The only major brand Izzy can think of that puts a country’s map on its products is the British label Hackett, which every now and then stamps the outline of the United Kingdom across a shirt or and tie.  Izzy himself has been known to don such a shirt—he likes to wear his anglophilia on his sleeve.


All Feet on Deck

Thursday, February 19th, 2009
By Izzy

j-crew-sperry-chukka-topsiders

Sperry top-siders are an American classic, if a bit boring at this point.  Thus, Izzy was delighted to discover this new J. Crew “chukka” top-sider.  A hybrid of deck shoe and desert boot, it refreshingly combines change with continuity.  And it looks mighty comfy, too.


Not the Old College Tie

Wednesday, February 18th, 2009
By Izzy

vineyard-vines-columbia-tievineyard-vines-texas-longhorn-tie

Vineyard Vines, purveyor of all things ultra-preppie, is now offering a line of atypical college ties, featuring a silk-screen of the university’s symbol.  Obviously, this works better for schools with especially pleasant insignia, such as the Columbia University crown and University of Texas longhorn.  Izzy’s personal favorite is the necktie for the University of Virgnia’s Fighting Sabres, which possesses the visual dynamism of an art deco print.

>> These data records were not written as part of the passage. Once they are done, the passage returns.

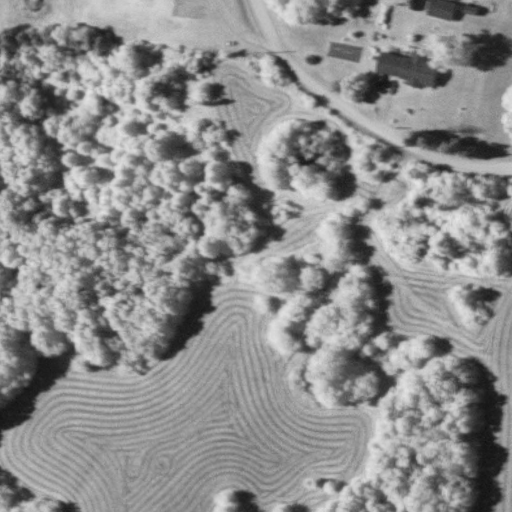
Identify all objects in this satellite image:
building: (440, 9)
building: (407, 68)
road: (363, 117)
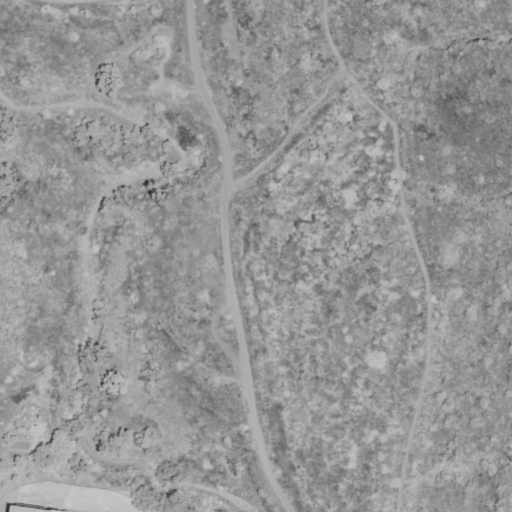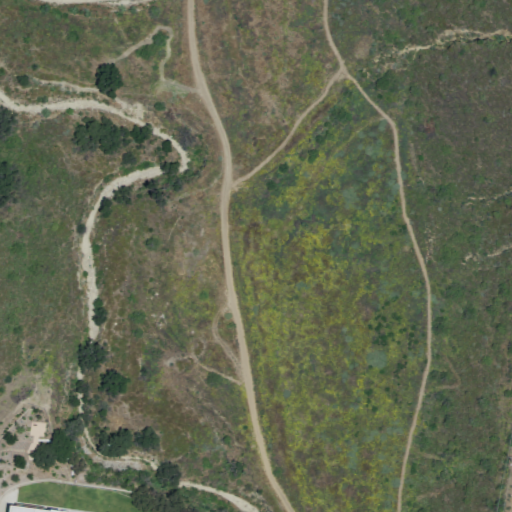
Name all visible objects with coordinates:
road: (171, 52)
road: (412, 246)
road: (229, 257)
road: (306, 322)
building: (19, 510)
building: (27, 510)
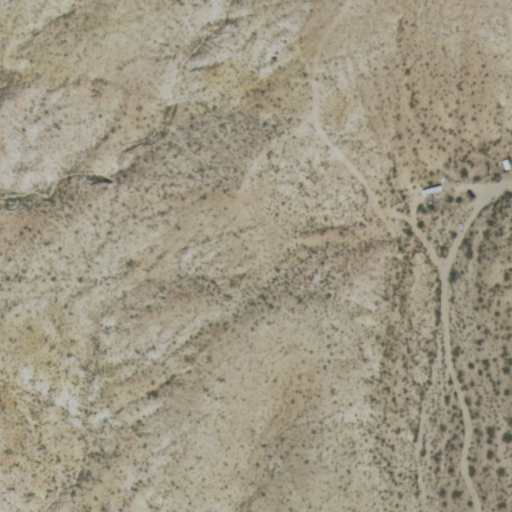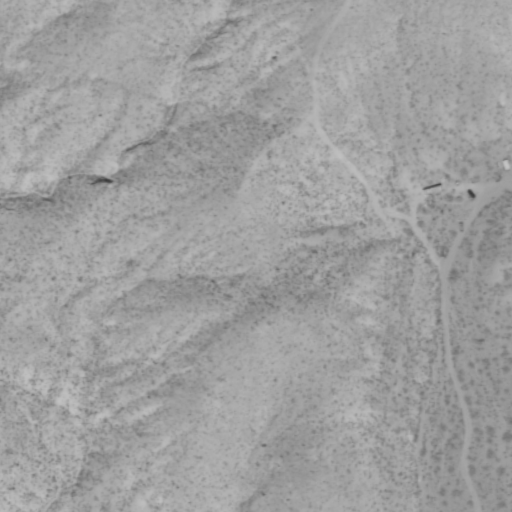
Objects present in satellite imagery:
road: (426, 123)
road: (445, 408)
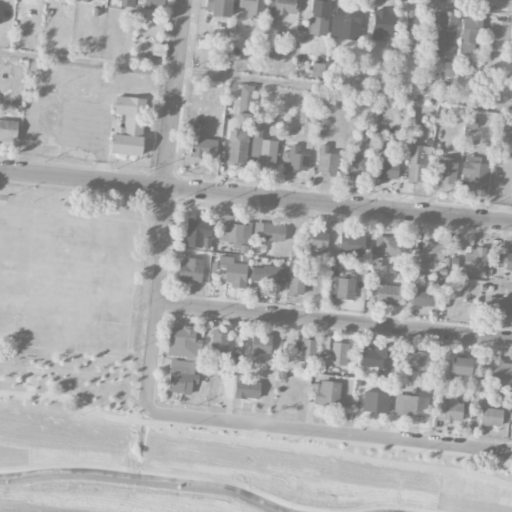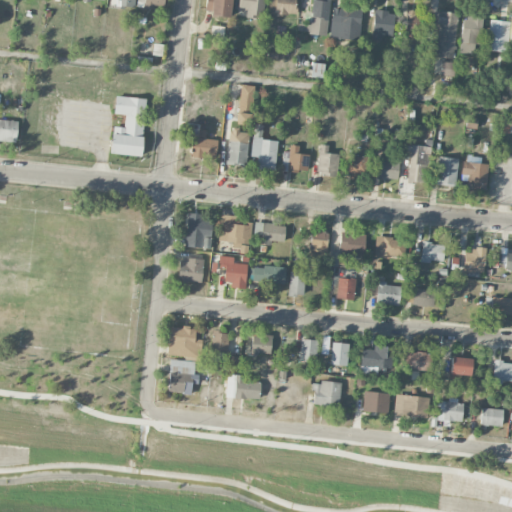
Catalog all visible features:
building: (96, 0)
building: (122, 3)
building: (150, 3)
building: (219, 7)
building: (253, 7)
building: (281, 7)
building: (316, 17)
building: (345, 23)
building: (382, 24)
building: (445, 34)
building: (469, 35)
building: (499, 35)
building: (447, 69)
building: (317, 70)
road: (255, 80)
road: (172, 94)
building: (244, 108)
building: (128, 126)
building: (8, 129)
building: (202, 146)
building: (237, 147)
building: (263, 149)
building: (294, 160)
building: (326, 161)
building: (354, 165)
building: (418, 167)
building: (388, 169)
building: (446, 171)
building: (475, 174)
road: (255, 197)
building: (197, 231)
building: (270, 232)
building: (233, 233)
building: (316, 240)
building: (352, 243)
building: (388, 247)
building: (431, 251)
building: (474, 260)
building: (507, 260)
building: (190, 269)
building: (233, 271)
building: (268, 274)
park: (66, 279)
building: (296, 283)
building: (345, 288)
building: (387, 293)
building: (419, 296)
park: (72, 298)
road: (157, 300)
building: (498, 305)
road: (334, 322)
building: (183, 342)
building: (260, 344)
building: (219, 345)
building: (308, 348)
building: (338, 353)
building: (376, 357)
building: (416, 360)
building: (460, 365)
building: (502, 370)
building: (416, 374)
building: (181, 376)
building: (241, 387)
building: (325, 394)
building: (375, 401)
building: (409, 405)
building: (449, 411)
building: (491, 416)
road: (330, 433)
road: (252, 443)
park: (226, 469)
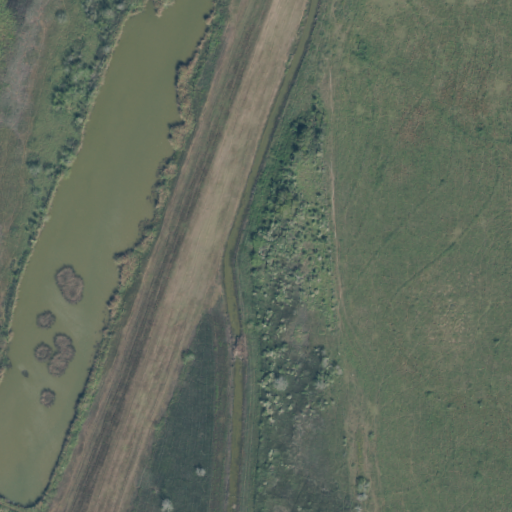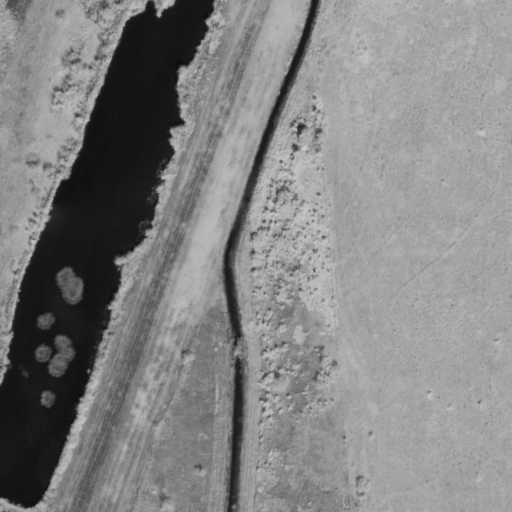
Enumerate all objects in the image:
road: (186, 256)
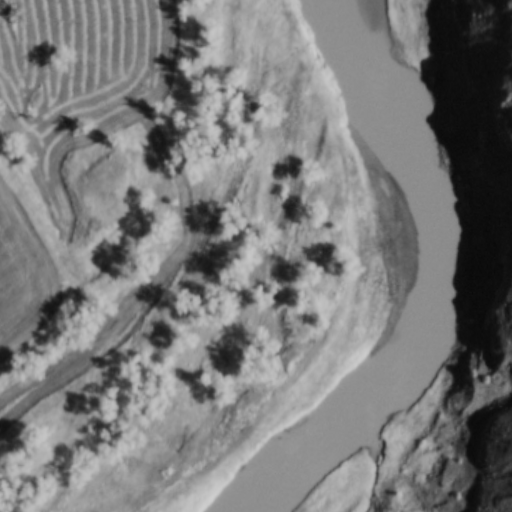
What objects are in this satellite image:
river: (442, 288)
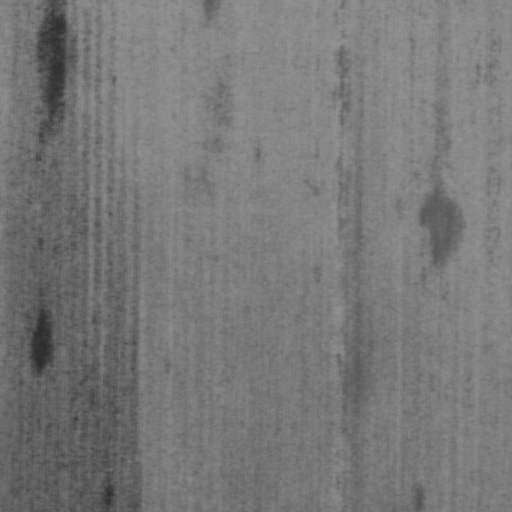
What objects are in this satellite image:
crop: (256, 256)
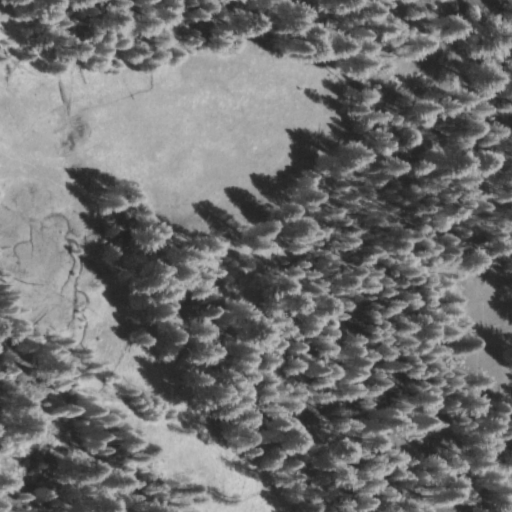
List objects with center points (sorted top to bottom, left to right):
road: (450, 146)
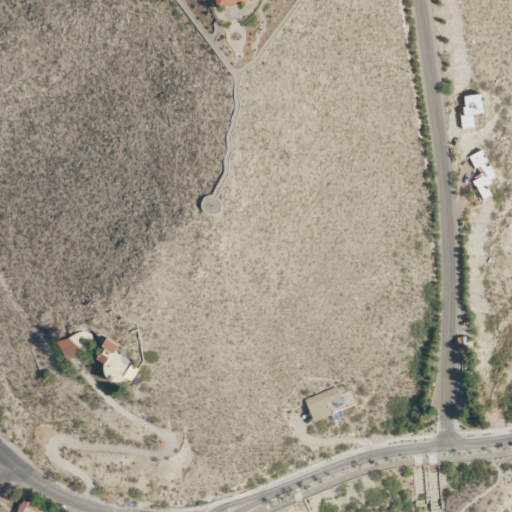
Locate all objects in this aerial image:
building: (229, 2)
building: (470, 109)
road: (443, 166)
building: (482, 173)
building: (75, 344)
building: (115, 361)
road: (450, 389)
building: (322, 403)
road: (487, 431)
road: (447, 435)
road: (134, 450)
road: (376, 453)
road: (386, 465)
road: (303, 468)
road: (488, 489)
park: (420, 490)
road: (52, 491)
road: (263, 498)
road: (229, 504)
building: (27, 507)
road: (244, 507)
road: (177, 510)
road: (130, 511)
road: (266, 511)
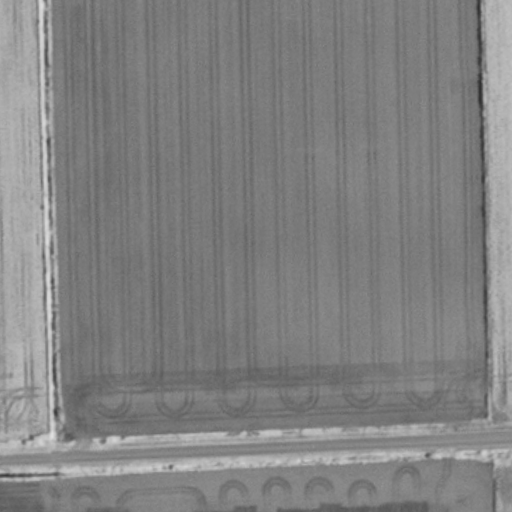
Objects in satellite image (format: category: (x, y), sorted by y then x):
road: (256, 446)
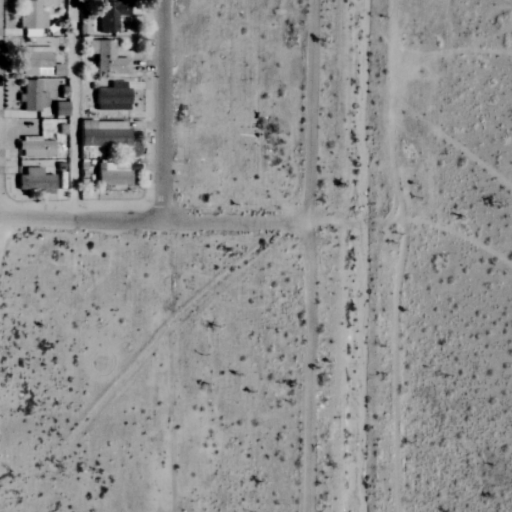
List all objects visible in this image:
building: (109, 16)
building: (31, 19)
building: (105, 58)
building: (34, 62)
building: (48, 91)
building: (30, 97)
building: (110, 97)
road: (73, 109)
road: (163, 110)
building: (101, 134)
building: (34, 148)
building: (110, 175)
building: (34, 181)
road: (152, 219)
road: (355, 223)
road: (305, 255)
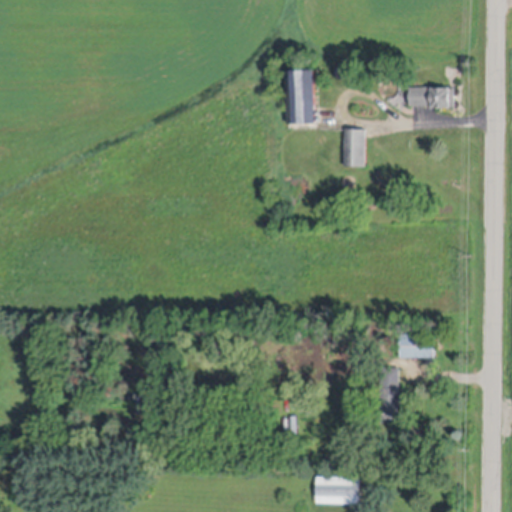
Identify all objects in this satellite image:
building: (344, 73)
building: (304, 99)
building: (435, 99)
building: (300, 100)
building: (431, 100)
road: (375, 121)
building: (357, 149)
building: (354, 150)
road: (497, 256)
building: (416, 348)
building: (419, 348)
road: (453, 380)
building: (391, 397)
building: (389, 398)
building: (129, 399)
building: (146, 405)
building: (340, 492)
building: (338, 493)
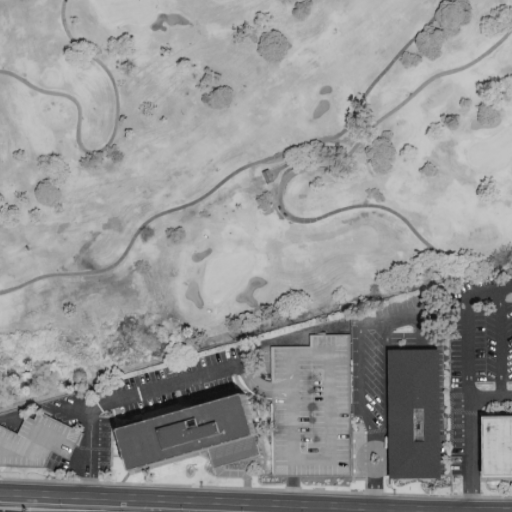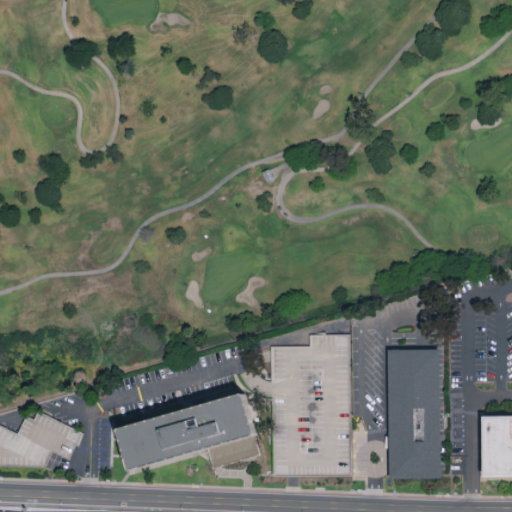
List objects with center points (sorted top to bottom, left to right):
road: (371, 88)
road: (291, 166)
park: (239, 173)
road: (281, 184)
road: (3, 200)
road: (420, 314)
road: (373, 322)
road: (502, 341)
road: (470, 383)
road: (279, 392)
road: (141, 393)
road: (491, 395)
building: (319, 410)
road: (334, 410)
building: (413, 413)
building: (413, 416)
road: (38, 426)
building: (191, 430)
building: (496, 445)
building: (499, 447)
road: (19, 449)
road: (256, 502)
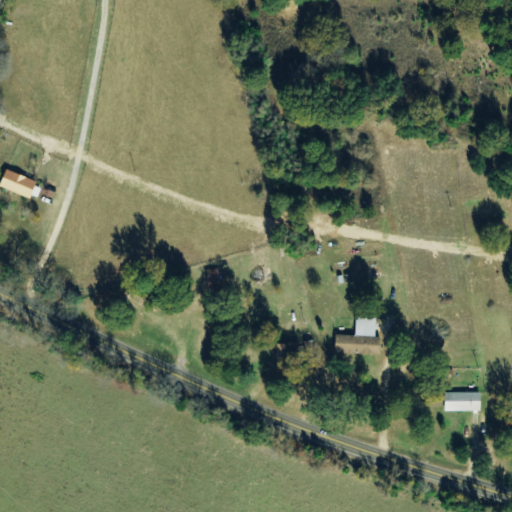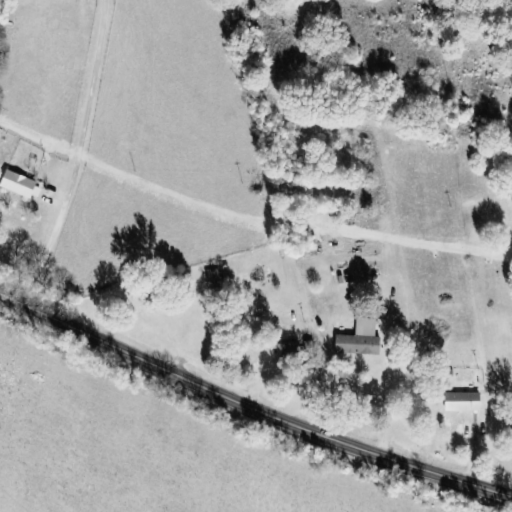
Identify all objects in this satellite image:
road: (72, 154)
building: (21, 184)
building: (216, 279)
building: (362, 340)
building: (291, 354)
building: (466, 402)
road: (251, 408)
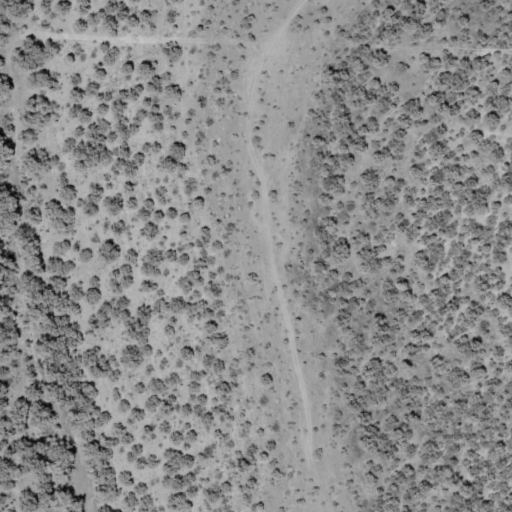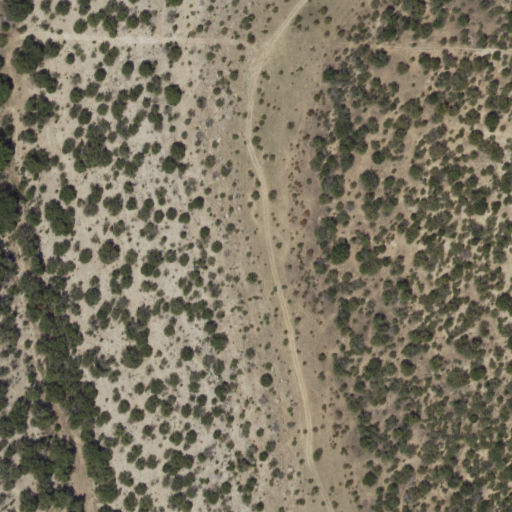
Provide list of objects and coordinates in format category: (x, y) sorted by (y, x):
road: (285, 237)
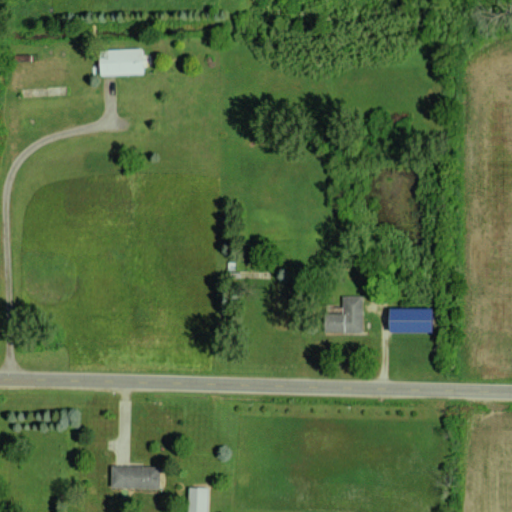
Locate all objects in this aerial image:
building: (122, 61)
building: (348, 315)
building: (414, 318)
road: (256, 382)
building: (137, 476)
building: (199, 498)
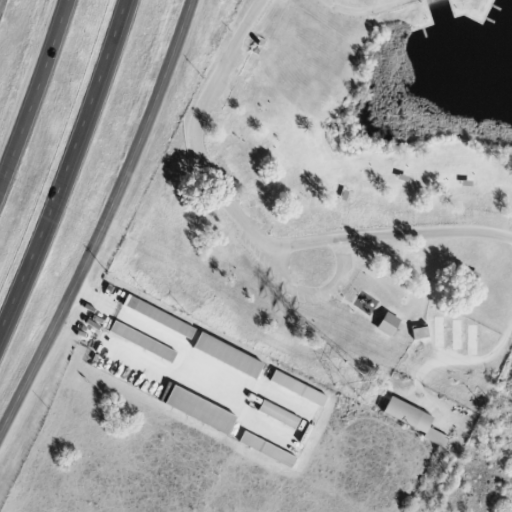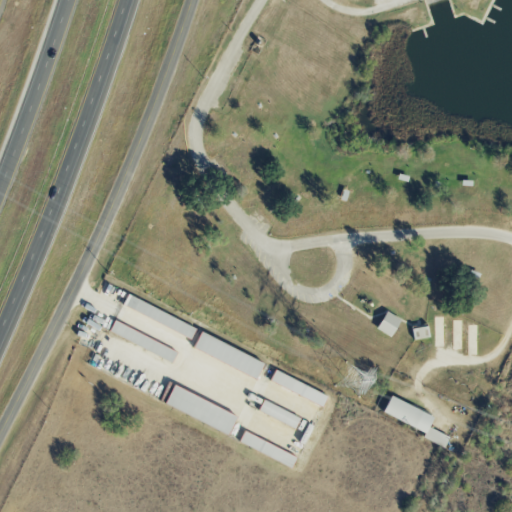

vineyard-vines-university-of-virginia-tie


For the Gentleman Cad

Tuesday, February 17th, 2009
By Izzy

hickey-playboy-corduroy-trousers

Since there’s nothing preppier than corduroys embroidered with cutesy whales, ducks, or monkeys, the folks at Hickey seem to be targeting the elusive Groton-alumni-who-are-truckers demographic.  Presumably the care label reads, “Requires no additional irony.”

They even make a matching cashmere sweater.


Eric the Overfed

Monday, February 16th, 2009
By Izzy

overweight-viking

Among the ranks of these Viking re-enactors, one make-believe Norseman is not quite like the others.   Too much herring, and not enough pillaging, has left him out of shape, while his askew helmet, with an extra wide nose-guard, adds to his loveable-misfit charm.  Izzy can’t help but think that this is what Obelix would look like in Viking armor.


Mojo Rising

Thursday, January 8th, 2009
By Izzy

austin-powers-mojo-boots

Hard economic times appear to have affected even Austin Powers, who must be the British eBay seller hoping to exchange these groovy, Cuban-heeled Chelsea boots for cash. If any of Izzy’s loyal readers are friends with the Riddler, please tell him to bid now.


You Can’t Spell America Without “C”

Tuesday, January 6th, 2009
By Izzy

TV Colbert Colmes

By wearing a lapel pin that combines the U.S. flag and the letter “C,” Steven Colbert shrewdly blends mock patriotism with self-advertising. Yet, by donning a button-down collar with a tuxedo, he really goes beyond the bounds of taste.